One Book, One Chicago: writer Yiyun Li wrestles with concepts of darkness

by Jorgen Rehn correspondent

Twice yearly the Chicago Public Library system and various sponsors host a citywide event known as “One Book, One Chicago” (OBOC). According to, this event, now in its eleventh year, was created “as an opportunity to engage and enlighten our residents, foster a sense of community and create a culture of reading in our city.” Every April and November a book is chosen and events are held to discuss the content and themes therein.

This spring the OBOC choice was “Gold Boy, Emerald Girl” by writer Yiyun Li. This book, published in 2010, is the author’s third book and consists of a collection of nine short stories based in the author’s native China. One of the events held for this OBOC was a question and answer seminar with Li on April 19 at the Harold Washington Library Center. At this event, Li was very open about how her past shaped the tone of these stories.

What the reader will notice right away is that all of these stories have dark undertones that truly reach into the depth of human emotion and brokenness. When asked by the questioner, Chicago author Achy Obejas, about this aspect, Li replied, “Literature looks beyond the surface.” She went on to say that she sees no value in painting an unrealistically cheery image of a world that is dark and painful.

Li, who currently lives in California with her husband and two children, attributes this perspective to growing up in China. Her mother was a communist schoolteacher, but like many she had her fears. “‘There are eyes behind every door,’ my mother would tell me,” remembered Li. In regards to her desire to become a writer, she had to keep it secret and instead follow her parents’ wish for her to become a scientist. “My parents disapproved of reading fiction,” she said. This suppression made Li a very private person who learned to quietly observe everything she saw and internalize her feelings.

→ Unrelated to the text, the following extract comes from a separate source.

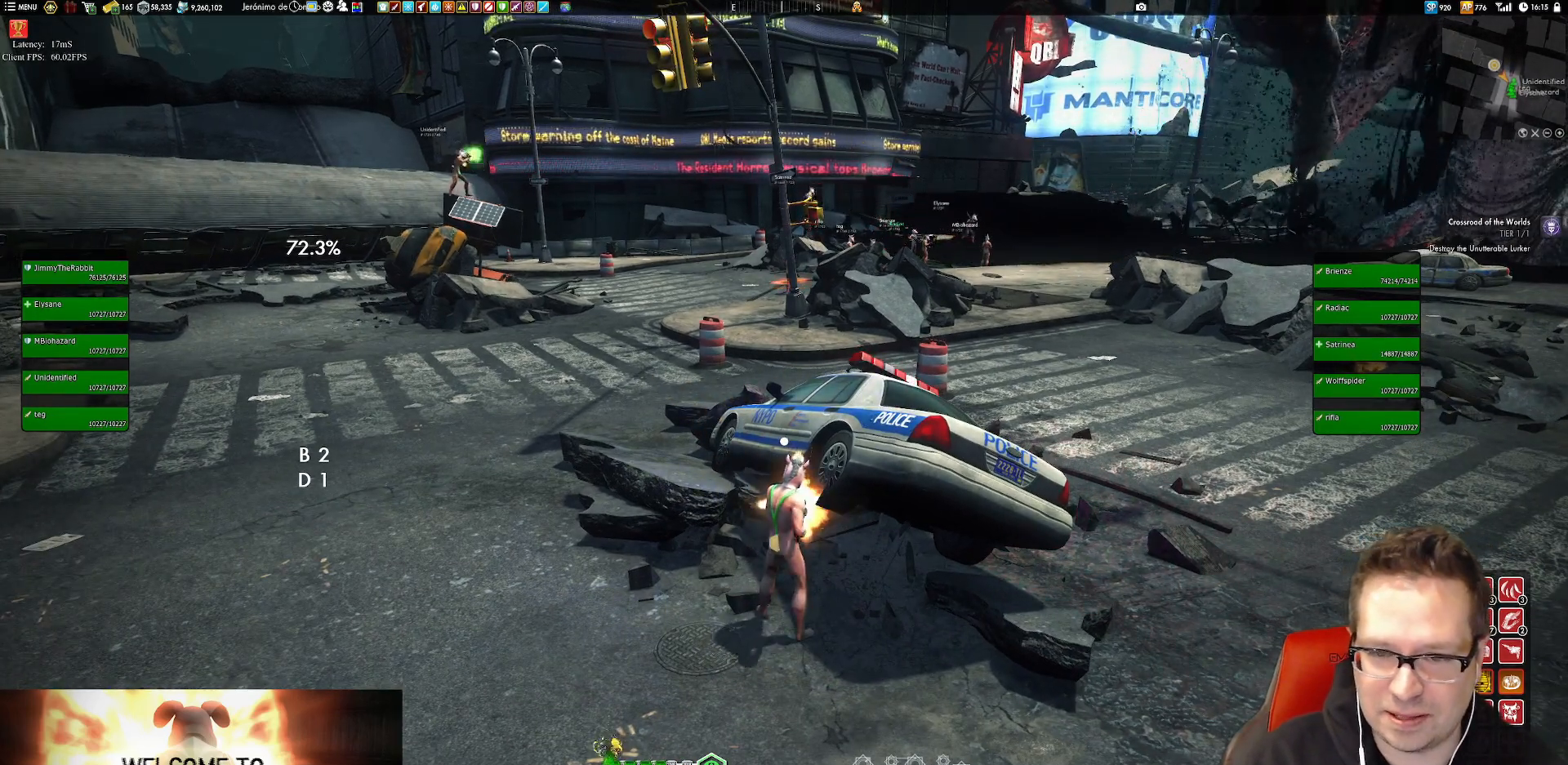
{"buttons": [], "left_stick": "center", "right_stick": "center", "events": [[16, "X", "down"], [117, "X", "up"]]}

When Li was in her 20s she immigrated to the United States and found freedom in the cornfields of Iowa. “What did America mean to you at the time?” Obejas asked. “Nothing,” Li quickly replied. She then added, “It meant away from home.” Out of this milieu emerged a writer who is keenly aware of how badly humans can treat each other, and who is also skilled at showing that brokenness through the written word. Li said she strives to not be a Chinese writer or an American writer, but an international writer whose words transcend cultural divides.